Test1: Codes from port codes file should be all unique
Test1 is passed


In [20]:
print("Test2: Analytics file should have 1 record for each month and year pair")
p_df = spark.read.load("./analytics.csv", format="csv", sep=",", header="true")
if p_df.count() <= 0:
    raise Exception("Test2 is failed: there is no data read from analytics.csv")
elif p_df.groupBy('year','month').count().select('count').filter('count > 1').\
    count() != 0:
    raise Exception("Test2 is failed: there are duplicate month and year" +
                    " combinations in analytics.csv")
else:
    print("Test2 is passed")

Test2: Analytics file should have 1 record for each month and year pair
Test2 is passed


In [21]:
print("Test3: Analytics file should not have empty values")
p_df = spark.read.load("./analytics.csv", format="csv", sep=",", header="true")
if p_df.filter(p_df.year.isNull()).count() > 0 \
    or p_df.filter(p_df.month.isNull()).count() > 0 \
    or p_df.filter(p_df.visa_type.isNull()).count() > 0 \
    or p_df.filter(p_df.landing_type.isNull()).count() > 0 \
    or p_df.filter(p_df.port.isNull()).count() > 0 \
    or p_df.filter(p_df.city.isNull()).count() > 0:
        raise Exception("Test3 is failed: there is empty values in analytics.csv")
else:
    print("Test3 is passed")

Test3: Analytics file should not have empty values
Test3 is passed


#### 4.3 Data dictionary 

##### Immigration Data
Stored in immigration_data folder and partitioned by year and then month. 

***id***

this is a unique integer value for every immigration record. It originally comes from uncleaned data set loaded from US National Travel and Tourism Office website (https://travel.trade.gov).

***year***

4 digit year

***month*** 

numeric month

***port***

3 letter abbreviation for the entry port name

***landing_type***

the entry way which was used to entry US.

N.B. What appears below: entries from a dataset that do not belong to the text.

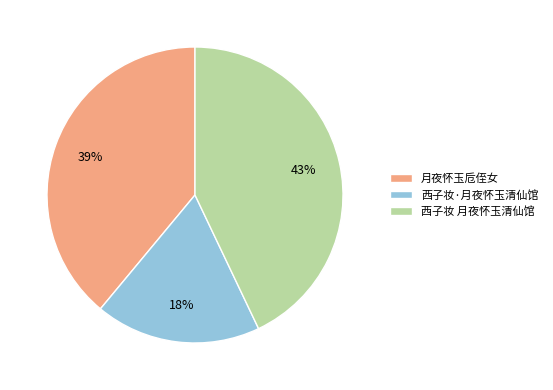

What is the ratio of the value at 西子妆·月夜怀玉清仙馆 to the value at 月夜怀玉卮侄女?

0.5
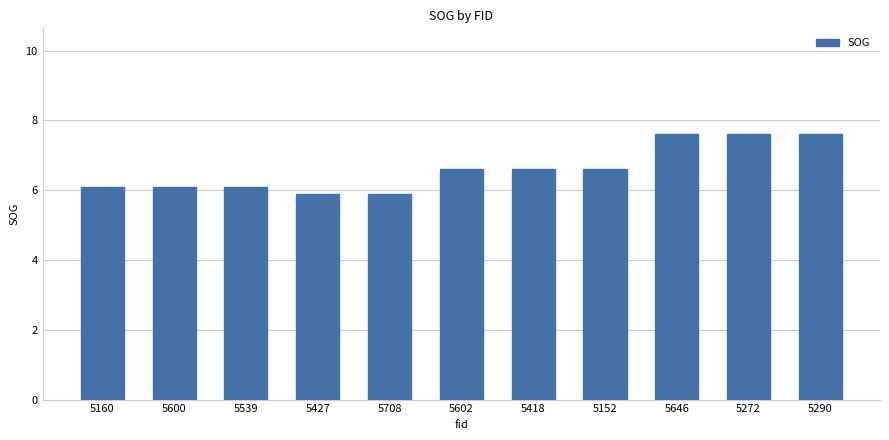

At which label does the data first exceed 6?

5160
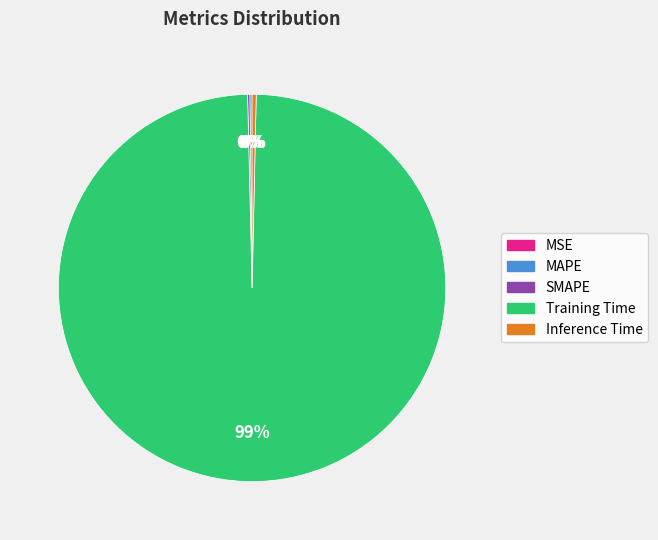

To the nearest percent, what is the average slice percentage?

20%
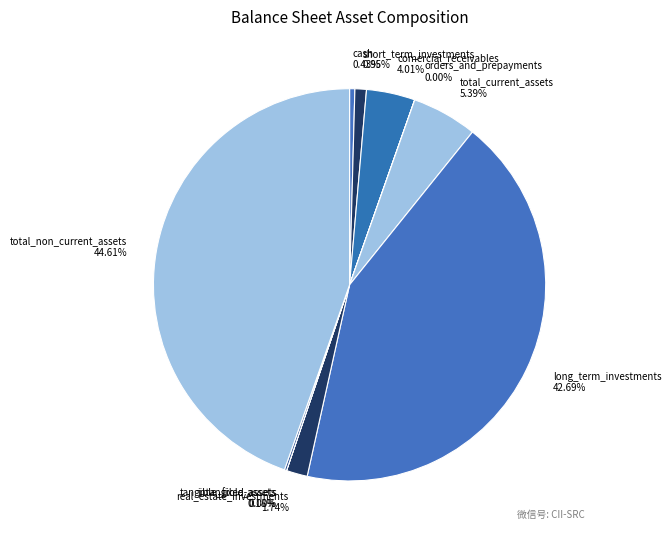

Combined, do short_term_investments and cash account for over 50%?

No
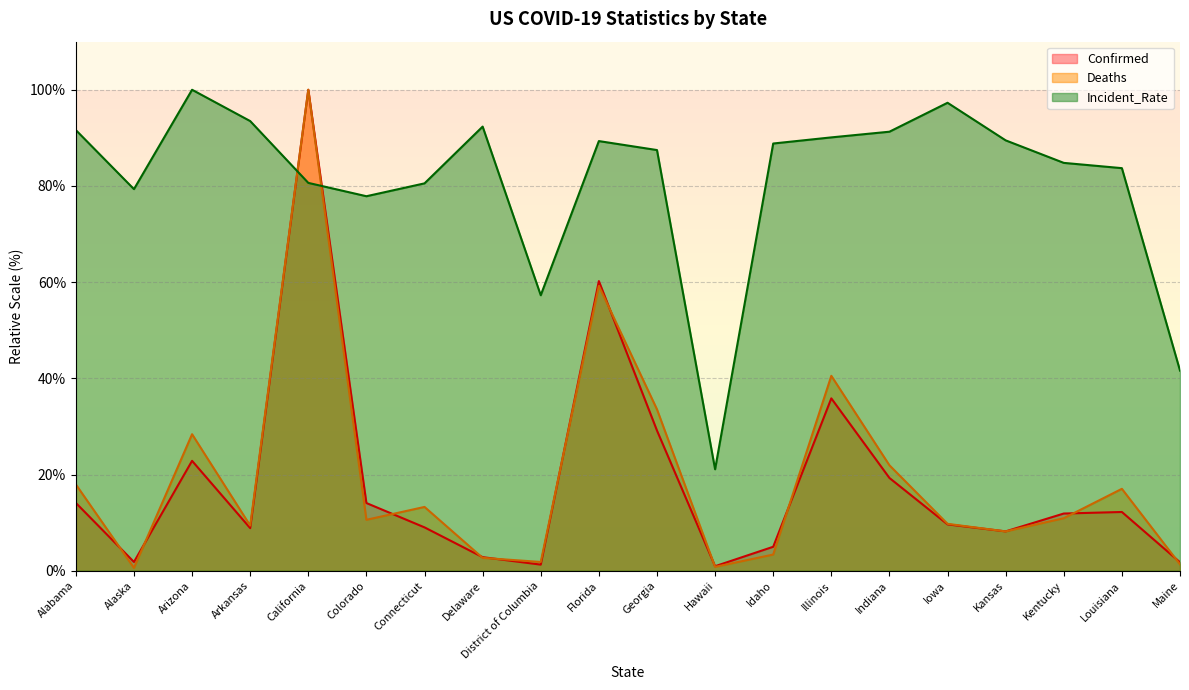

What position from the left is Hawaii?

12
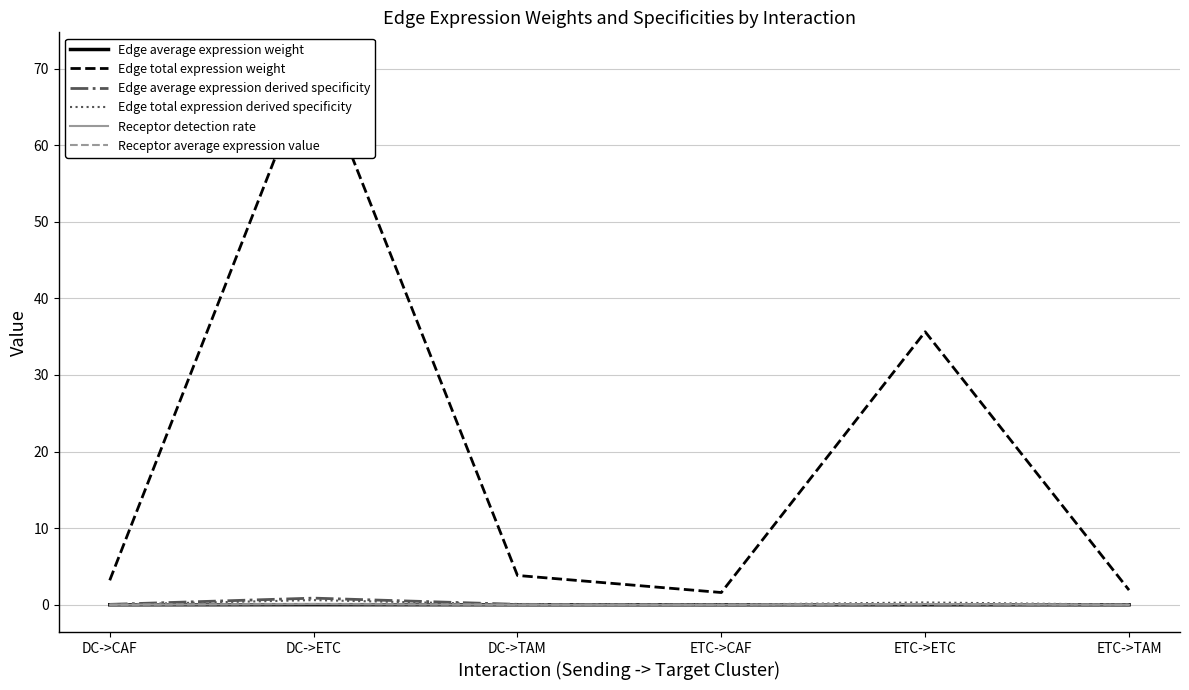

Is this an area chart (filled region under the line)?

No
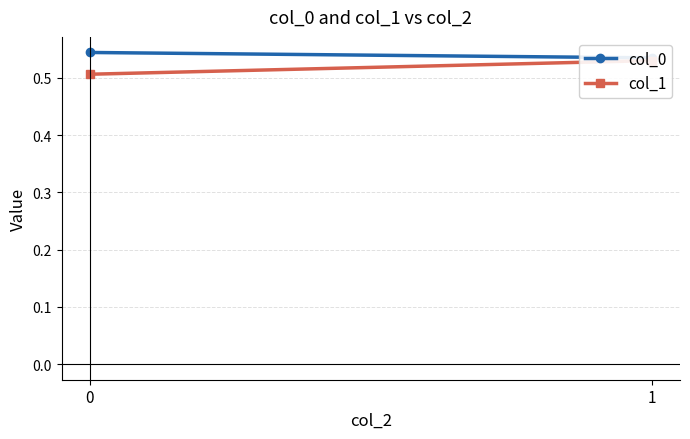

How many lines are shown in the chart?

2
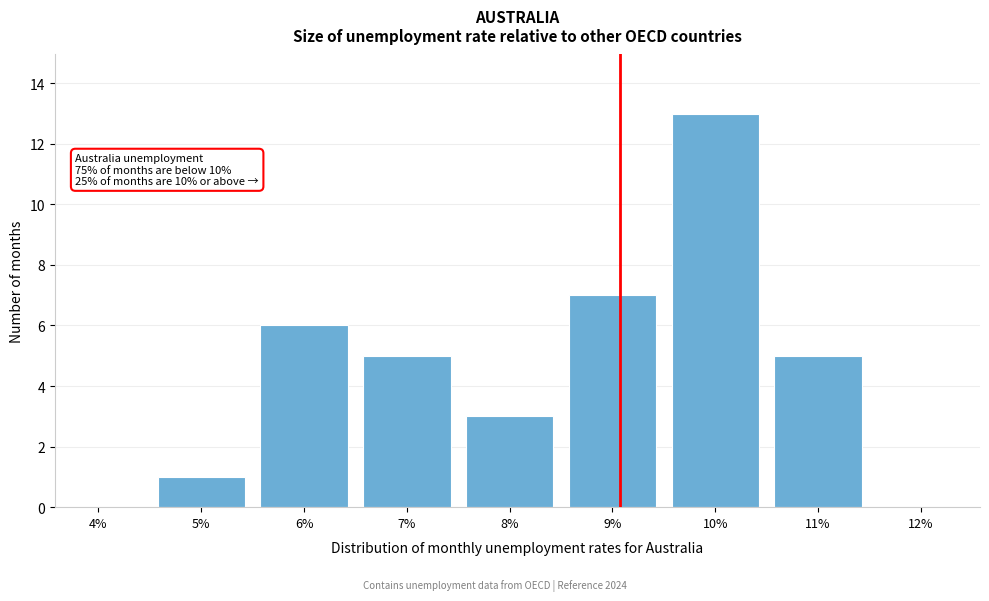

Reading left to right, extract all data points from this chart.

4%=0	5%=1	6%=6	7%=5	8%=3	9%=7	10%=13	11%=5	12%=0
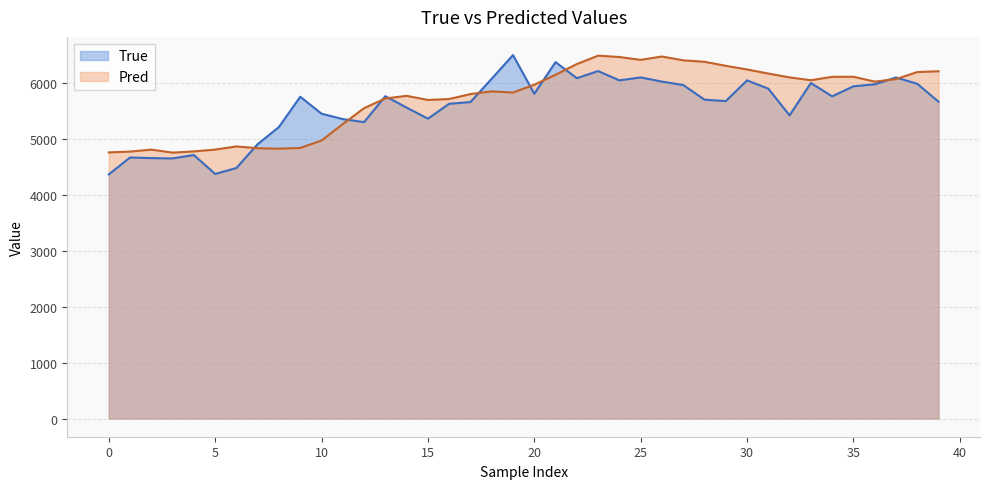

Does the chart display data point markers on the line(s)?

No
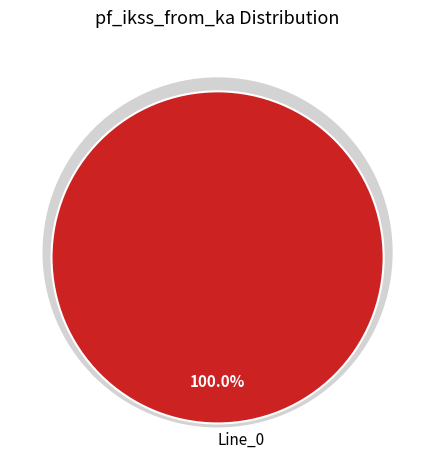

To the nearest percent, what portion does Line_0 represent?

100%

Allowed values are: *Air, Sea, Land*

***visa_type*** 

category of visa used to entry US. 

Allowed values: *Business, Pleasure, Student*


##### Port Data
Stored only US entry port information. It is represented in csv format and located in port_codes foder. 

port_code |city  |state

***port_code***

uniqque 3 letter abbreviation for the entry port name

***city***

city associated to entry port

***state*** 

2 letter state or territory abbreviation associated to entry port.

Exceptions are: *Guam, Saipan*


##### Analytics Data
Provides analytics with required insights about the most common characteristics of entry US. Data calculated for each month each year.
It is located in analytics.csv.

***year***

4 digit year

***month*** 

numeric month

***visa_type*** 

category of visa used motsly to entry US within the certain month and year

Allowed values: *Business, Pleasure, Student*

***landing_type***

the entry way which was used montsly to entry US within the certain month and year

Allowed values are: *Air, Sea, Land*

***port***

3 letter abbreviation for the entry port name that was used mostly to enter US within the certain month and year
  
***city***

city associated to entry port

#### Step 5: Complete Project Write Up
* Clearly state the rationale for the choice of tools and technologies for the project.
* Propose how often the data should be updated and why.
* Write a description of how you would approach the problem differently under the following scenarios:
 * The data was increased by 100x.
 * The data populates a dashboard that must be updated on a daily basis by 7am every day.
 * The database needed to be accessed by 100+ people.

1. As the required data for analytics is very small and will be growing maximum 12 lines per year, we can use csv format which widely used by analytics teams in various companies. 
Because of the same reason, I don't see the point of creating databases or warehouses to store this information. Data can be easily cleaned and stored as backup in folders, but they are going to be used ones for this analytics. New set od data will be analized every year and append to xisting csv. Spark is fast enough tool to consider 1 year worth if data. 

2. I would suggest creating a scheduler which will pick up a new file for immigration data and run all steps ones a year, as US government provides this data only once a year for a previous year. It would be much better to automate this process to avoid running etls on the same year twice or more and as a result appending duplicate information to analytics file.

3.1 If data increases by 100x, then there 2 things I would change:
- store immigration data in parquet with partition by month and year right away and then clean each set separately
- do analytical aggregations for month worth data and not whole year at the same time
- Note: that eventually it might be needed to scale spark instances and add nodes.

3.2 This question is not relavant to my solution

3.3 It is possible to create a small view stored in postgres or redshift for people to access analytics data and make sure noone changes anything. So, substitute csv to view.